Without the climatic advantage we wouldn't have a hope of competing with Polish growers. My buyer tells me that the minimum wage there is €600 a month, which works out at less than €4 per hour.
He winced when I told him that our minimum wage went up again on February 1 to €10.10 per hour.
This is the fifth increase in the last four years, bringing the cost of employing somebody at that rate up to over €12 per hour when employer's PRSI and holiday pay are factored in.
But it would be wrong to expect anyone to work for less than this in 2020 when the price of a cup of coffee is equivalent to at least 15 minutes' labour.
If you're feeling sorry for my flower pickers, spare a thought for your average suckler farmer. Only 11pc of them are making the minimum wage, according to Teagasc's National Farm Survey data.
It's not stated that bluntly in the press release. Instead they explain that for a farm to be 'viable' it needs to be paying the minimum wage along with returning 5pc on the stock and machinery.
Note that 5pc return would barely cover the cost of borrowing for machinery or stock, and it allows nothing for the money tied up in the asset value of the land.
So when the data says that only 11pc of cattle rearing systems are viable you can take it that 89pc of suckler farmers aren't earning a minimum wage for their time spent farming.
And if the minimum wage is increasing and returns in beef are static or falling, more and more cattle farms will be pushed into the unviable bracket.
This is a stark backdrop to a recent Oxfam report on the super-wealthy of the world, which listed 17 Irish billionaires - among them the beef processing kingpins, the Goodmans, who have seen their wealth quadruple in the last decade to make them the fourth wealthiest family in Ireland.
Larry Goodman's business empire worth €2.6bn has been built on the profits accumulated from the beef sector.
The economists among you will point out that wealth and income aren't the same thing, but even on a strict income basis, the estimated €170m profit reported by Goodman's in 2018 is still a million miles away from the minimum wage.
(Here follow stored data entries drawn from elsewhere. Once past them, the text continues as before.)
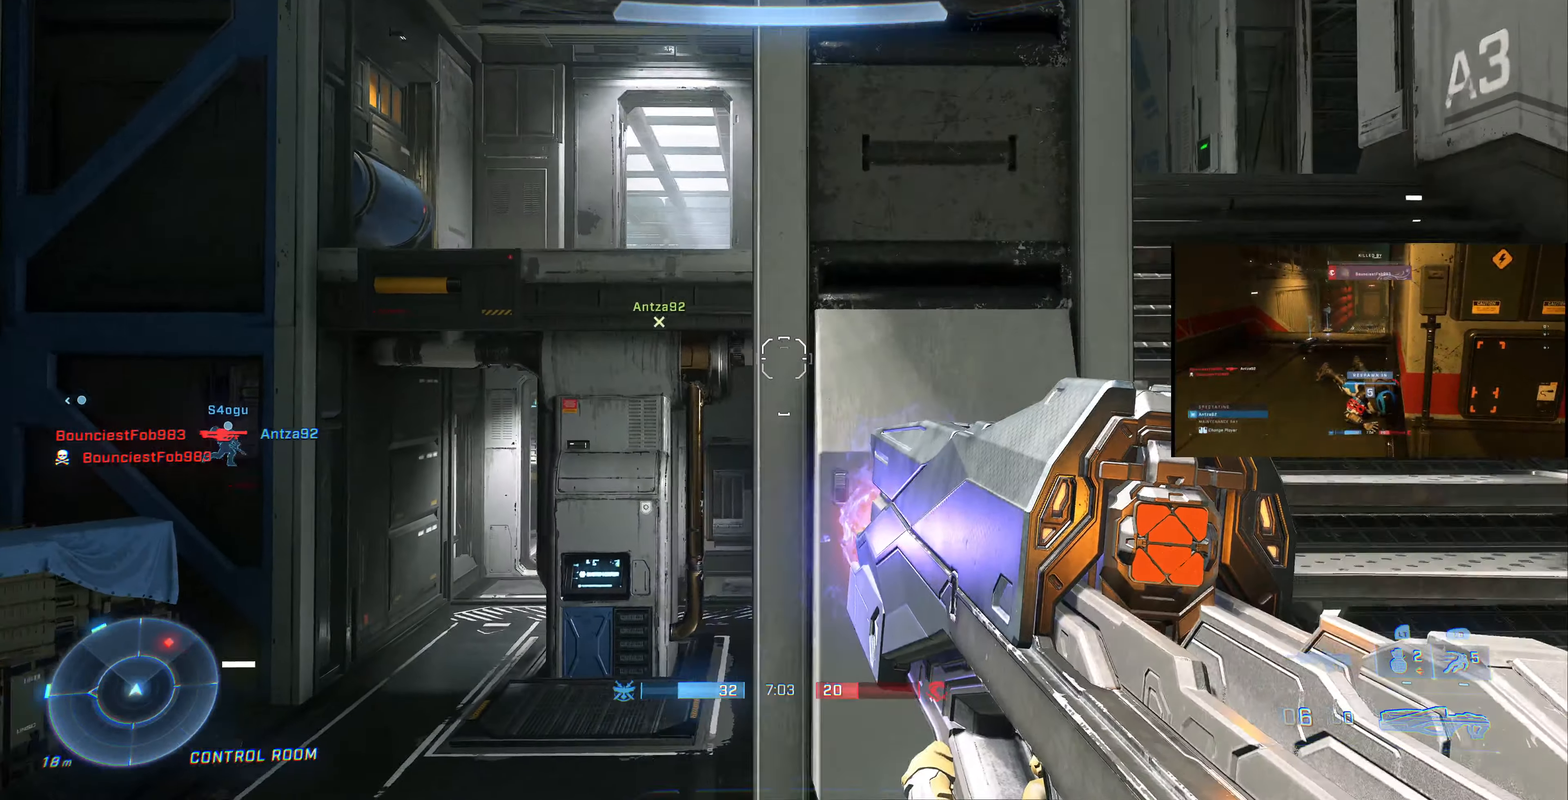
{"buttons": [], "left_stick": "center", "right_stick": "down-right", "events": [[200, "left_stick", "left"], [400, "right_stick", "right"], [467, "right_stick", "down-right"], [500, "left_stick", "center"]]}
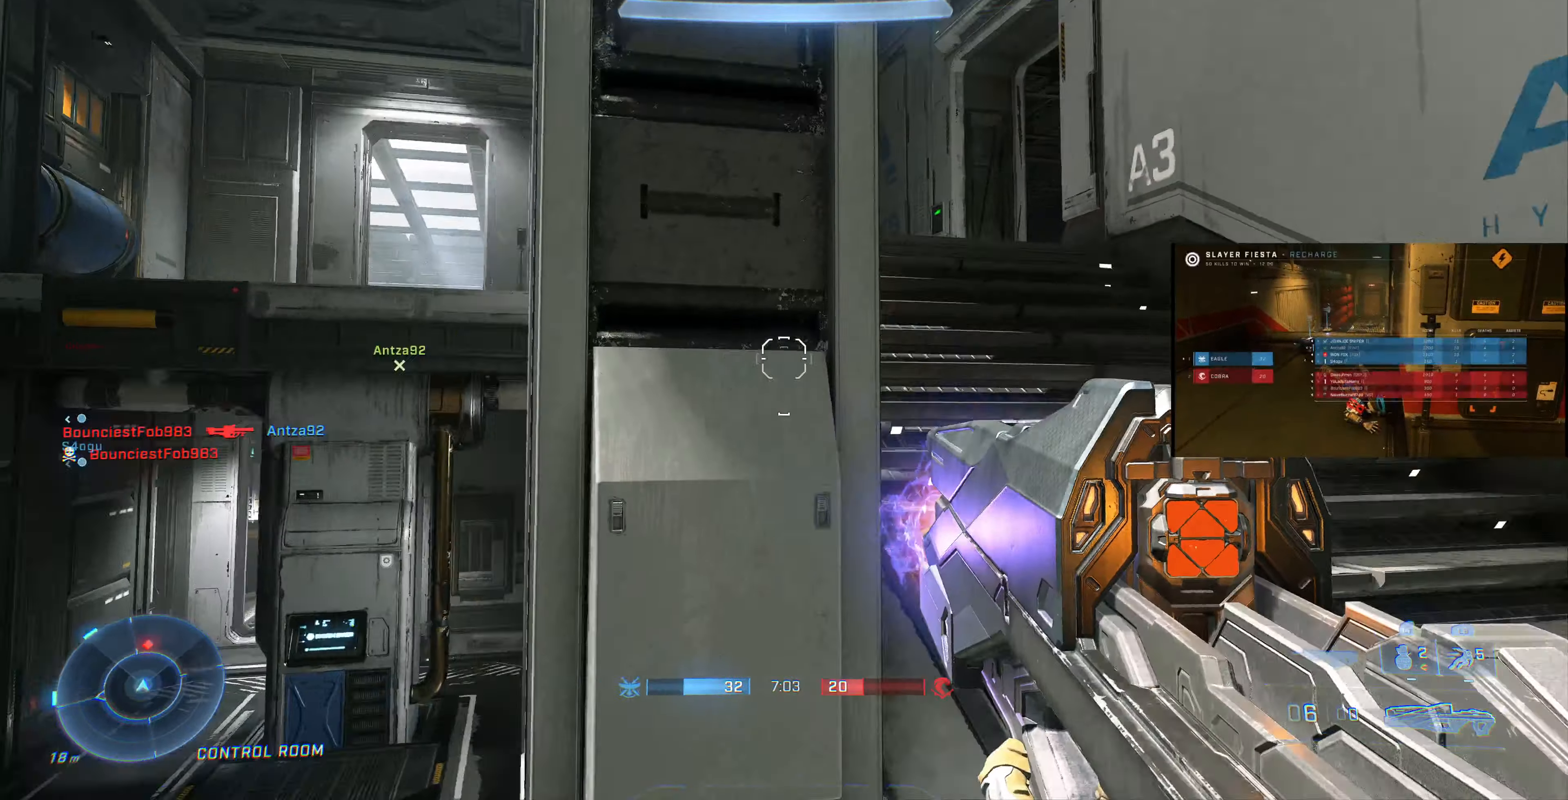
{"buttons": [], "left_stick": "down", "right_stick": "up-left", "events": [[134, "right_stick", "center"], [367, "right_stick", "up-left"], [500, "left_stick", "down"]]}
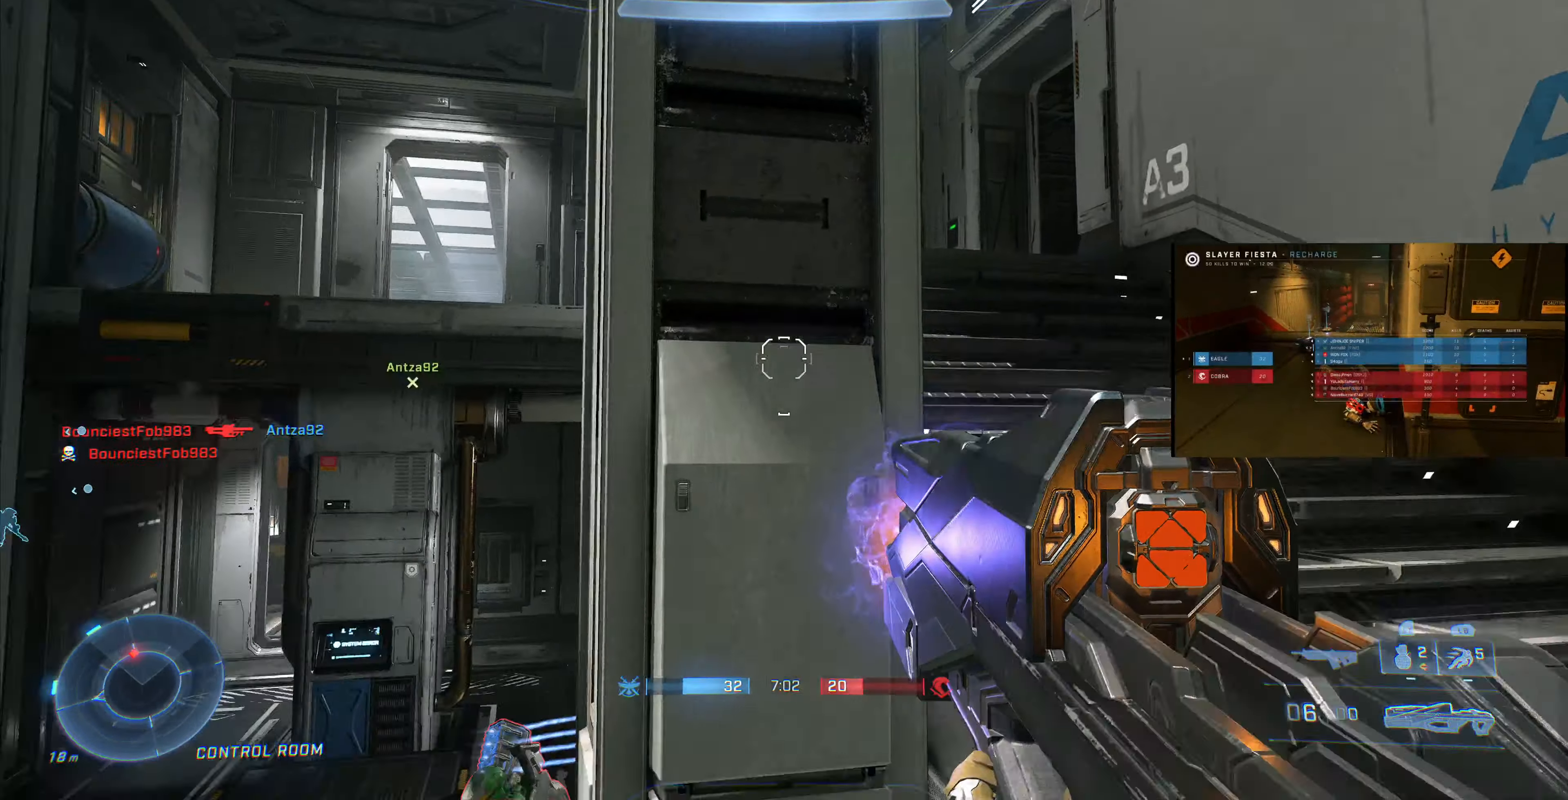
{"buttons": [], "left_stick": "down-left", "right_stick": "up-left", "events": [[34, "left_stick", "down-left"], [34, "right_stick", "up"], [200, "right_stick", "center"], [367, "right_stick", "up-left"]]}
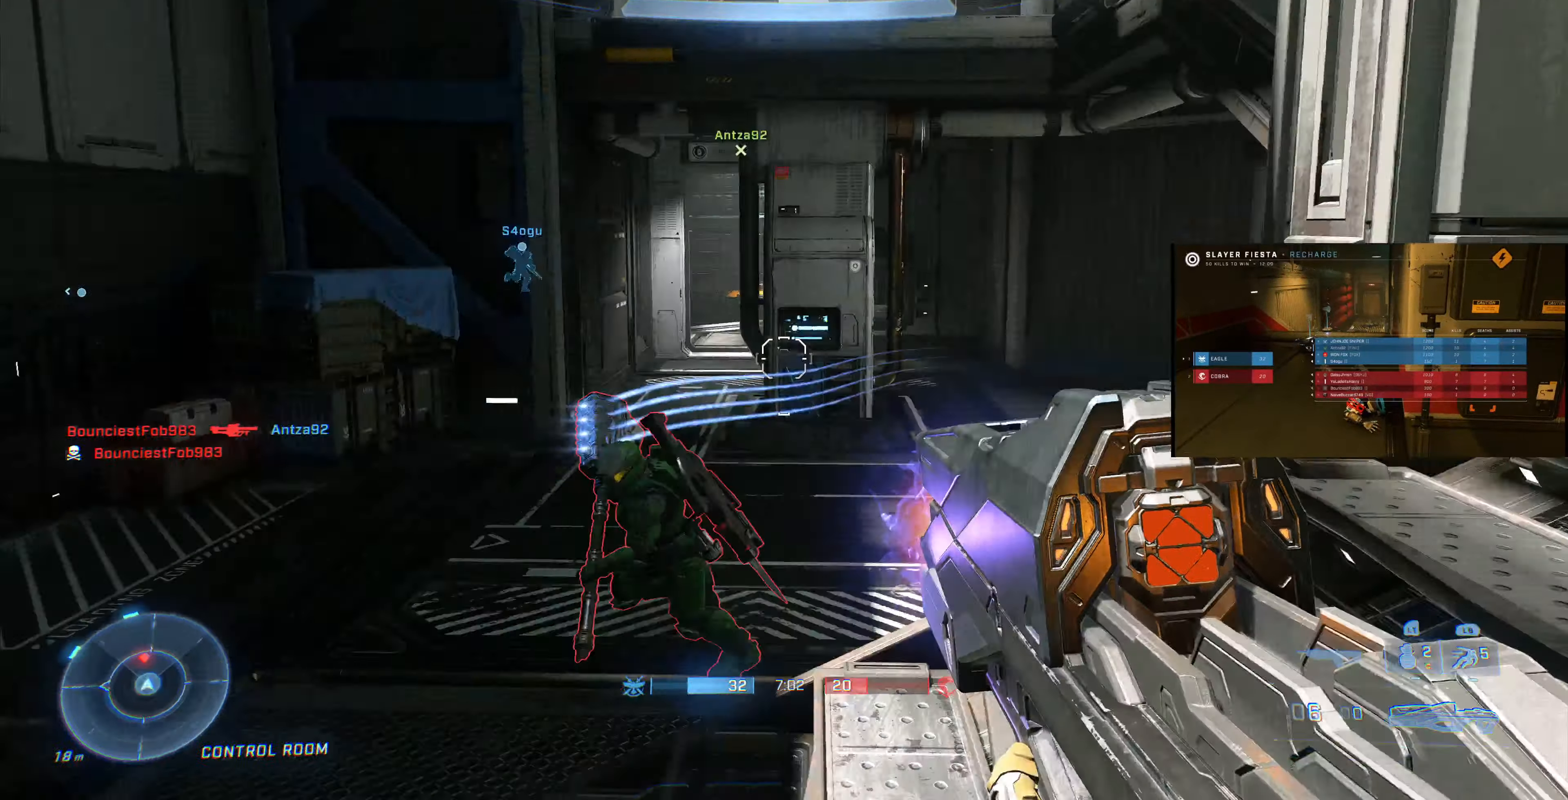
{"buttons": [], "left_stick": "down-right", "right_stick": "left", "events": [[67, "left_stick", "left"], [167, "R2", "down"], [200, "right_stick", "center"], [234, "left_stick", "right"], [300, "R2", "up"], [400, "left_stick", "down-right"], [434, "right_stick", "left"]]}
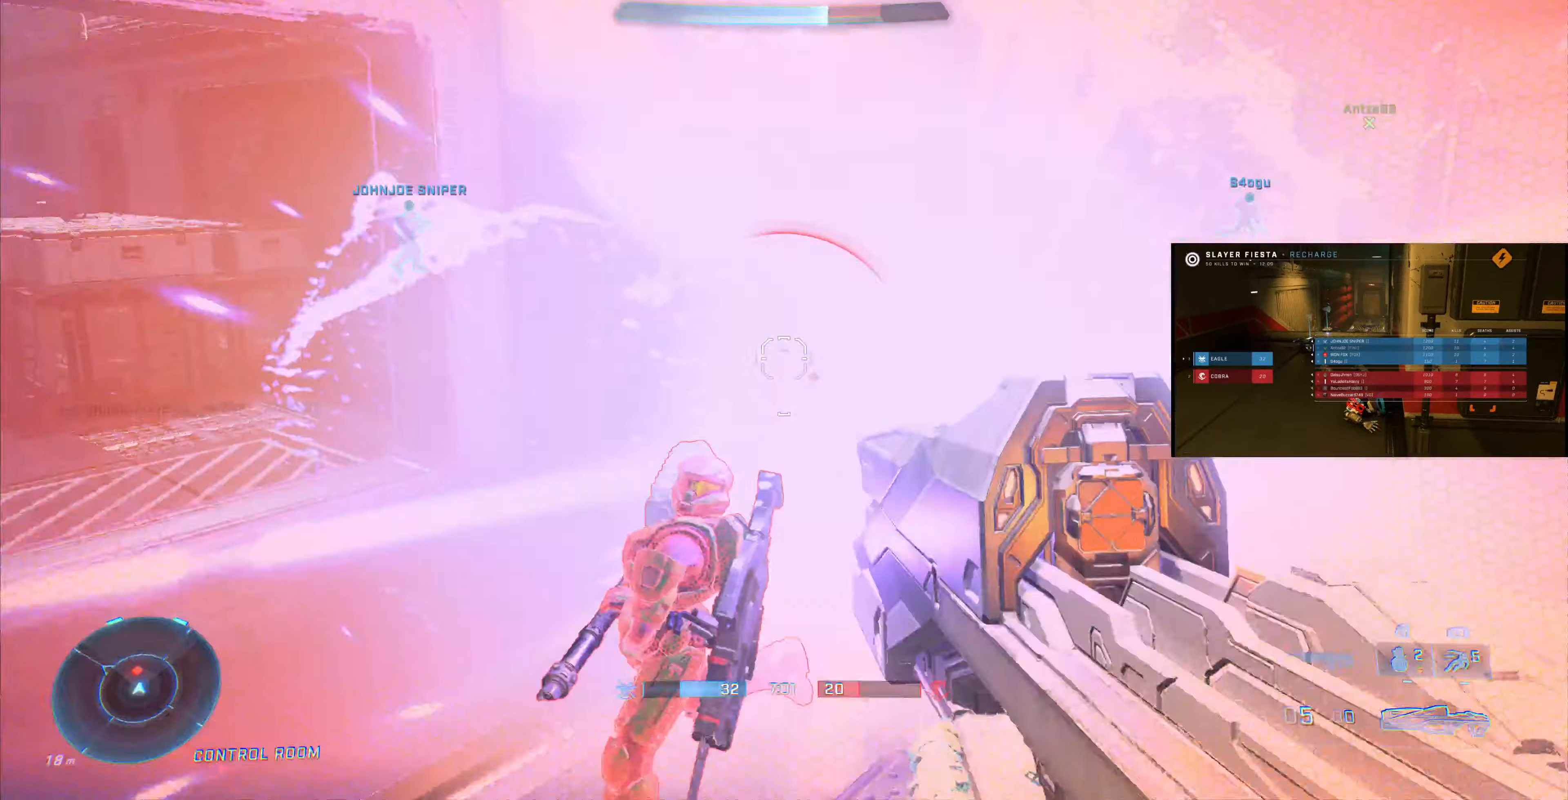
{"buttons": [], "left_stick": "down-right", "right_stick": "up-left", "events": [[100, "right_stick", "up-left"]]}
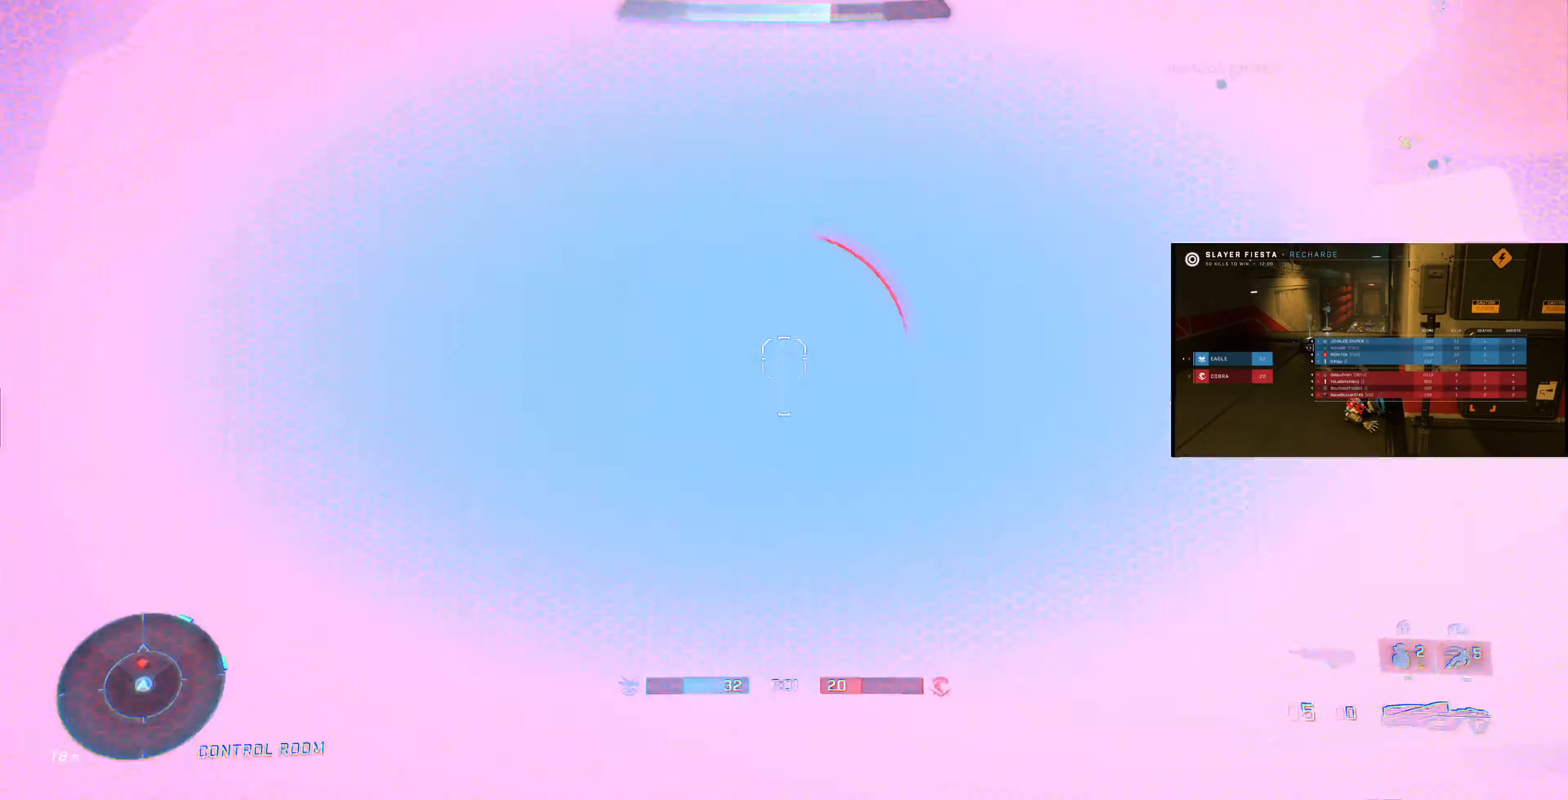
{"buttons": [], "left_stick": "down", "right_stick": "center", "events": [[134, "R2", "down"], [167, "left_stick", "down"], [200, "right_stick", "center"], [267, "R2", "up"]]}
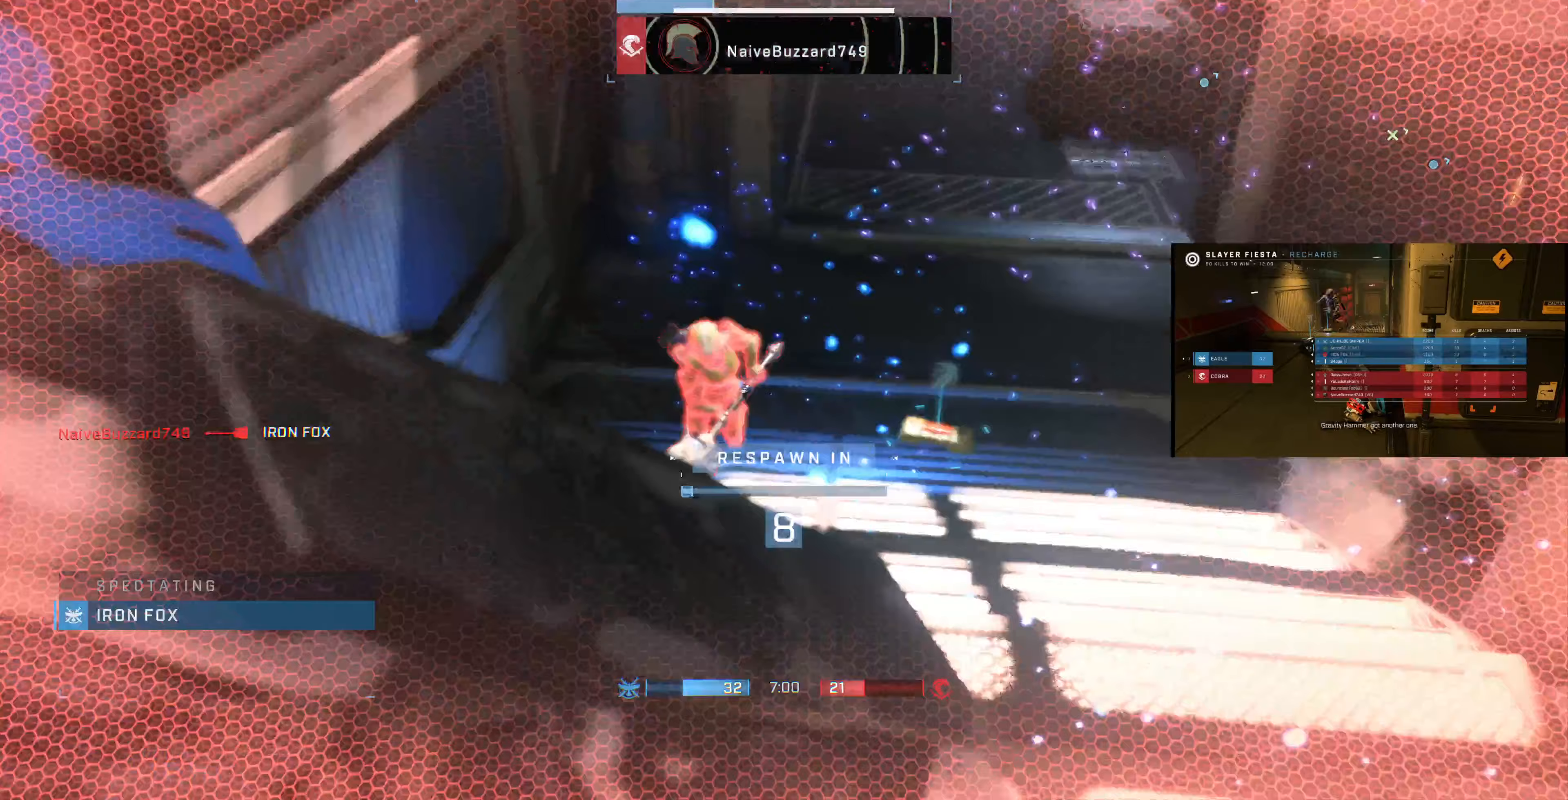
{"buttons": [], "left_stick": "center", "right_stick": "center", "events": [[33, "left_stick", "center"]]}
And it's an infinitely better return on the assets than any than beef farm I've been on.
Is it just me that gets annoyed by the fact that the disparity in returns is so vast that the suppliers in the sector - the farmers - are now totally dependent on State subsidies to keep them afloat?
Exacerbating the situation is the bonkers tax system that the world has sleep-walked its way into.
Warren Buffett was one of the first billionaires to openly admit that he is often taxed at a lower rate than the secretaries who work for him.
Part of the reason for this is that the world's richest people are able to afford to squirrel away wealth in labyrinthine off-shore tax havens.
This allows the gap between the haves and the have-nots to grow to the point where the planet's 2,153 billionaires have more than the combined wealth of 4,600,000,000 of the global population.
In an era when we are all supposed to be aiming for sustainability, this growing inequality is going to blow up in everybody's face sooner rather than later.
The protests by frustrated and disheartened Irish beef farmers were only a localised warm-up act when you think of the big picture.
Although I'm convinced that their protests were totally misdirected, I entirely empathise with the deep-seated resentment welling up in farmers who feel they are heading for penury in order to feather the beds of the ultra-wealthy.
At the rate they are going, they might even be better off picking daffodils.